Something happens when we deny ourselves what we most want to do, whether it's complaining or fighting back or defending our actions: we grow and improve, ever so slightly with each of our choices. We are growing all of the time, and we determine what direction that growth is in. We either get more negative and bitter, or we take the harder road and we get a little bit stronger and healthier with each choice we make.
I've been experiencing this lately, and I am amazed that I didn't seem to understand this process before. I think I was so busy complaining on a regular basis that I didn't even recognize what was happening. I didn't take the higher road in my relationships because I didn't know it was there. I'm trying to be more aware of the paths available to me on any given day. I can take the same one I've always taken, or I can try a new direction.
I love what personal growth gives me in the long term, but damn, do I ever detest the moment of choice and the mid-point. It's bumpy as hell, and so tempting to give in to my base urges to criticize, whine, complain, gossip or tell someone what I really think of them. Intentionally choosing not to engage in what feels comfortable but I know only leads me to misery is very hard, but in that moment, I feel the stretch and know that I have moved infinitesimally toward something better in myself.

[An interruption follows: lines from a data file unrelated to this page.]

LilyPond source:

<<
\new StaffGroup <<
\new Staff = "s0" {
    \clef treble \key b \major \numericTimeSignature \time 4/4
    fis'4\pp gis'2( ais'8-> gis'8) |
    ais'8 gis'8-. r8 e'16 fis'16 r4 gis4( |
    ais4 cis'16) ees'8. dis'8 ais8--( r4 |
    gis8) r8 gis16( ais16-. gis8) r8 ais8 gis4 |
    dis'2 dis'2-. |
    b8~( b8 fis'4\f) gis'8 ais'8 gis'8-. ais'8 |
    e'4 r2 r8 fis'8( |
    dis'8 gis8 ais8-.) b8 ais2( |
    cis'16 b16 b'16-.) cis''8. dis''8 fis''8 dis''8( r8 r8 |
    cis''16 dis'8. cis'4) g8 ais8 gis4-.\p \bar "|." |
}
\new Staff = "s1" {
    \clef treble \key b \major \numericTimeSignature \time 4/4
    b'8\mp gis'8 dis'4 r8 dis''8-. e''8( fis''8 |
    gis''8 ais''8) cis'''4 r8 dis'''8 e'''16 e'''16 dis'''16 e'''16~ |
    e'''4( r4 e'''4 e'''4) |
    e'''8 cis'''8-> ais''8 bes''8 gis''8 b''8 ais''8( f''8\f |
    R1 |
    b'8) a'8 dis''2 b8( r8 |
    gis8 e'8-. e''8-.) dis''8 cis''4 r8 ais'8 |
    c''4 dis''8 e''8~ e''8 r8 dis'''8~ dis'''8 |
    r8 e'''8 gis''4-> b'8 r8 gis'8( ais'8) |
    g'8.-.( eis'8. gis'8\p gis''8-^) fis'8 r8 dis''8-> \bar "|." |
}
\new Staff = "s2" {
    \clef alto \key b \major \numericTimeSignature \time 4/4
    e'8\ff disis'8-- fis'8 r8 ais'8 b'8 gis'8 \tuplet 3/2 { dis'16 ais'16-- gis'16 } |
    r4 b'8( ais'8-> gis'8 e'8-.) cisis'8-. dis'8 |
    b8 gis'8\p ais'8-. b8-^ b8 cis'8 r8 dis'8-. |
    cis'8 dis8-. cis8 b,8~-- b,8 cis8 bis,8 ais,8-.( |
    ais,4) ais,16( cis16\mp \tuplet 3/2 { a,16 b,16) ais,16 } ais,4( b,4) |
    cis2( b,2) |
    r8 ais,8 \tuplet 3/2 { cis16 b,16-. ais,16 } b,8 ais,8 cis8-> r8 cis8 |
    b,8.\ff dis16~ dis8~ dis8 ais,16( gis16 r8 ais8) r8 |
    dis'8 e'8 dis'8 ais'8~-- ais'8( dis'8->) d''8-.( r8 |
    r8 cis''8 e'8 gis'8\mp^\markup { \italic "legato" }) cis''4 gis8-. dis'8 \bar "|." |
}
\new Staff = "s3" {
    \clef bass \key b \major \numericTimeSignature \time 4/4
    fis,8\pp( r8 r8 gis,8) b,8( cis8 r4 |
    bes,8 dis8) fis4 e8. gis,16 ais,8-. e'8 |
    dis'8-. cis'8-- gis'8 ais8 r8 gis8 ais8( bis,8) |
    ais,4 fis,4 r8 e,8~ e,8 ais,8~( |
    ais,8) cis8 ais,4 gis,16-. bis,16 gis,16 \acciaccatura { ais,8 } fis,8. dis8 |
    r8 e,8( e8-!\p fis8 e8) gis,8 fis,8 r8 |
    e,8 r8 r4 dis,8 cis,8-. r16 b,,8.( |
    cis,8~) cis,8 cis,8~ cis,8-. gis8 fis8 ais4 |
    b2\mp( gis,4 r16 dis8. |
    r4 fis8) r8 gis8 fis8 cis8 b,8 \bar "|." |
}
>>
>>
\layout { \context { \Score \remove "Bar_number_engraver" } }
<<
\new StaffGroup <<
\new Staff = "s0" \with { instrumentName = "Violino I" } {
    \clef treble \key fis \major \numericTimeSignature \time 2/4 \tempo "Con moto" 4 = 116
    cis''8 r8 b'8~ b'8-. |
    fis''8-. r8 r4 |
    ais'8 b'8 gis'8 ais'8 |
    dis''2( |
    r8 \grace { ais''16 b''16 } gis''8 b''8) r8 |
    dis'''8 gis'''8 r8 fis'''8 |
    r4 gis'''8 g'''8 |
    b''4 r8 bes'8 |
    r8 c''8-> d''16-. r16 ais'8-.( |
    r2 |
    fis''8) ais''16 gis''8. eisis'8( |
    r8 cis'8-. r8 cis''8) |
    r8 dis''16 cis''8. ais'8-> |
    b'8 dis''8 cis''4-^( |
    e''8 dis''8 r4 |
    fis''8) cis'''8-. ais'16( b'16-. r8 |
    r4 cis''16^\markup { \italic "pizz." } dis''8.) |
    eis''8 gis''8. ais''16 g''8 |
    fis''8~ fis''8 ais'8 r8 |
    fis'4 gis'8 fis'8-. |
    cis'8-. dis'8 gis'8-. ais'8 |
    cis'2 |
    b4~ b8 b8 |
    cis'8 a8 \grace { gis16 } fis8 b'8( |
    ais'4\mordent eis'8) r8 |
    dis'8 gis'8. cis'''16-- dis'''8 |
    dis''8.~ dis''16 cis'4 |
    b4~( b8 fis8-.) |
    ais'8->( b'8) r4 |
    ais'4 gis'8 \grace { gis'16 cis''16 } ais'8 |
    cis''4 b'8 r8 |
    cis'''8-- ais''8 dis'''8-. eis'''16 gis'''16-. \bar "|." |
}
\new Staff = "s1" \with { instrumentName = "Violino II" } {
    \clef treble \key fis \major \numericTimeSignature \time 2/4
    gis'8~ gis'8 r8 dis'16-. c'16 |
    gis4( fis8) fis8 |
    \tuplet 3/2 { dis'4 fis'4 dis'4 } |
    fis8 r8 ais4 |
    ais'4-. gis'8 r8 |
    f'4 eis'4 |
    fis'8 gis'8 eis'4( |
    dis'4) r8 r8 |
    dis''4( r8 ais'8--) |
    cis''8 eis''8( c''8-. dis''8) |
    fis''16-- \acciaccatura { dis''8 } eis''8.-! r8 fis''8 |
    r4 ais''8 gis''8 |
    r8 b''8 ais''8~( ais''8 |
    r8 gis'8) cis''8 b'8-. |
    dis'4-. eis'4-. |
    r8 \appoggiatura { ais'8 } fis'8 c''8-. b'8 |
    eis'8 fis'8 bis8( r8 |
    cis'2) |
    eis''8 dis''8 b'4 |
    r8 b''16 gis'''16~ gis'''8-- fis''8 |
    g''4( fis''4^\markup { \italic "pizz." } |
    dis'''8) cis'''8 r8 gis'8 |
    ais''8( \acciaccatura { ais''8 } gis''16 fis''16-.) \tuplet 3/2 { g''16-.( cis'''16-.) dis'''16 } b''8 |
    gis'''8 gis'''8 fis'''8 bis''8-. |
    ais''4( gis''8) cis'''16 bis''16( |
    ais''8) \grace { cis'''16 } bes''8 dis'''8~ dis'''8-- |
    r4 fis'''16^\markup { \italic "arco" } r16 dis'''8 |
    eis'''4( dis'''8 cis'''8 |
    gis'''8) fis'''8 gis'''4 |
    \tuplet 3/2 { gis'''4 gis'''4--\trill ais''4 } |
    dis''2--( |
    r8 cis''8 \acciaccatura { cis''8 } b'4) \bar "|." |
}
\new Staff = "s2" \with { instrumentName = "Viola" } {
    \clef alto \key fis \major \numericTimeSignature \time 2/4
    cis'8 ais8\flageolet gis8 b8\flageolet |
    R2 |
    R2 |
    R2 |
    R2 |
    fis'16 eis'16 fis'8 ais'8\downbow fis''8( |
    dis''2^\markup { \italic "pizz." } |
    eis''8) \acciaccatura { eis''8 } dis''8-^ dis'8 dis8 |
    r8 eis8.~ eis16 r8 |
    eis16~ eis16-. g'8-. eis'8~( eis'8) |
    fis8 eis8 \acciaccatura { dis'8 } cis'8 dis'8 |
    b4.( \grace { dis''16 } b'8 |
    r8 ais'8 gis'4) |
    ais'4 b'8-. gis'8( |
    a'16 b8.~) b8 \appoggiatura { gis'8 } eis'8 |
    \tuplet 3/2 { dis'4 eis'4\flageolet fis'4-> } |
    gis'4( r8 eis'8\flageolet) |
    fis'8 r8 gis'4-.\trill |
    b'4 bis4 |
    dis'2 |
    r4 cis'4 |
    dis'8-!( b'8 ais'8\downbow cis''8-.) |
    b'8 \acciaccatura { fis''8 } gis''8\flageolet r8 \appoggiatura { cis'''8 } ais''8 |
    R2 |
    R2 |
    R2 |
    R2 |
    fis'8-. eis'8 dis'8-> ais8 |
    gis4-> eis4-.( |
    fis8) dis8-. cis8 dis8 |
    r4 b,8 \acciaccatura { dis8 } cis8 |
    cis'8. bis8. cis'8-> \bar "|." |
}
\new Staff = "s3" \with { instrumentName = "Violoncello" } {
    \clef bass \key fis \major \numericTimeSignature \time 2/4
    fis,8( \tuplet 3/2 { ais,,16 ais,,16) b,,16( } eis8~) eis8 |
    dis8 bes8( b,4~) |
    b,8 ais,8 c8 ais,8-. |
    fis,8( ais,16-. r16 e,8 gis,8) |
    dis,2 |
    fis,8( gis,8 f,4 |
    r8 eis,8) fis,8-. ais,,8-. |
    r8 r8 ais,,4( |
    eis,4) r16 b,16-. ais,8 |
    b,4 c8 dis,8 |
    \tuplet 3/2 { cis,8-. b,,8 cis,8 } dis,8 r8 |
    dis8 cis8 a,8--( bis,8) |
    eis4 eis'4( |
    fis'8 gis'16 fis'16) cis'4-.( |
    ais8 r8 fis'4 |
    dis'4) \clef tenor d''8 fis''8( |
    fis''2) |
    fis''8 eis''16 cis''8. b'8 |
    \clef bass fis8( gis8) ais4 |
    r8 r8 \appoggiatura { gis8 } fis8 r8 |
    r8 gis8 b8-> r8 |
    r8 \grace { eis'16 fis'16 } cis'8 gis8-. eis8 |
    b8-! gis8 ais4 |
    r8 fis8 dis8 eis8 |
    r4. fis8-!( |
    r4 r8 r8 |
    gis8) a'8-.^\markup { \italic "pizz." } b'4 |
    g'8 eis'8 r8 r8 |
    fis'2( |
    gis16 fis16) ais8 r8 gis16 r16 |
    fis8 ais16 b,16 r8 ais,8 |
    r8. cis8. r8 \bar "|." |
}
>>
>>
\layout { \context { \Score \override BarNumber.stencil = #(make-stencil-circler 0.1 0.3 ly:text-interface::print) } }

We have to train our eyes to look for another way. Giving in to what we've always done or seeking that rush which accompanies surrendering to our anger in the name of justice might help us feel better in the moment, but long-term it doesn't help us to grow in a positive direction. Even taking a few deep breaths at the second we want to react makes a big difference. It gives us a margin of perspective that we are unable to achieve when our emotions are bubbling to the surface.
As humans, it is both good and bad that we have so many choices. We can hold ourselves to a higher standard, but only if we want to. That growing edge is sharp and rough and it hurts badly. Before this season in my life, I virtually always gave in to the easier way. I complained, I stood up for myself, I fought back when I felt I had been crossed.
Now I know I don't have to react automatically anymore. I can choose to do nothing when someone has wounded me. I can be baited, and I can decide not to rise to the bait. Or I can fight back when I feel I need to. It's good to have the choice, and over a period of time I hope that I will learn when it's worth it to speak and when I should remain silent, no matter how hard it is.